Han Dong-hoon salutes the national flag during a ceremony held at the Justice Ministry headquarters in Gwacheon near Seoul on Thursday. (Yonhap)
Han Dong-hoon, the star prosecutor who was President Yoon Suk Yeol’s first justice minister, is about to make his official debut in politics as the leader of the ruling party.
One of the best-known figures in Yoon’s Cabinet, Han surprised Seoul’s political capital Yeouido on Thursday when he accepted an offer to lead the People Power Party, the top seat of which had been left vacant for over a week. Previous party leader Rep. Kim Gi-hyeon stepped down amid an open power struggle following the party’s devastating loss to the rival Democratic Party of Korea in a Seoul district election in October.
Polls have already showed wide approval of Han, a newcomer to Yeouido, as a political leader compared to potential rivals.
Among 1,006 eligible voters aged 18 and older surveyed on Wednesday and Thursday, some 45 percent said they preferred Han to be the country’s president compared to 41 percent who picked Rep. Lee Jae-myung, the leader of the Democratic Party of Korea who was defeated by Yoon in last year’s presidential election.
As for favorability, Han led Lee by five percentage points, 47 percent to 42 percent.
Han, whose resignation as justice minister was approved by the president on Friday, is taking control of the ruling party at a crucial time, with the 2024 general election just months away.
His soon-to-be colleagues in the People Power Party say he is the right person to help the party win over independent and crossover voters.
The ruling party’s Floor Leader Rep. Yun Jae-ok commented that Han has the “potential to escape bigotry and fandom politics” to reach a wider range of voters beyond the traditional base. “The decision to make Han the interim leader is a reflection of our will to make our party younger, and more diverse,” he said.
The Democratic Party, meanwhile, called Han “the president’s wingman” and accused the ruling party of “filling the party with Yoon cronies” in a statement, taking aim at the prosecutor-turned-justice minister’s reputation of being close to the president.
Rep. Jung Sung-ho, considered a key man in the opposition party’s “pro-Lee Jae-myung faction,” said on the other hand his party should take the ruling party’s latest move more seriously.
“Han has never touched alcohol in his life. He is unlike the president, who is a known drinker.
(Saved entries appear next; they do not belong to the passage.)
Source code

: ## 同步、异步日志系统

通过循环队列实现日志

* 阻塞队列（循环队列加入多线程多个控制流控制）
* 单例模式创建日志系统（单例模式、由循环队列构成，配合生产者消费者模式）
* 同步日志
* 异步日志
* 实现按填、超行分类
He has the ability to change the ruling party with sober judgment,” he said in a statement Friday. “He might just turn out to be the ruling party’s winning card.”
Han was a celebrated prosecutor who earned fame for leading investigations -- alongside then-top prosecutor Yoon -- into corruption allegations surrounding the two previous conservative administrations of Park Geun-hye and Lee Myung-bak.
His role in the high-profile investigations that jailed the two ex-presidents helps make his case of being “nobody’s man,” as he has often claimed.
Speaking to reporters Tuesday, he said that he has not known blind loyalty over his time as a public servant, seemingly conscious of public perception of his close ties to the president.
“Throughout my life in public office I have never been blindly loyal to anybody. My one guiding principle has been to pursue public good,” he said.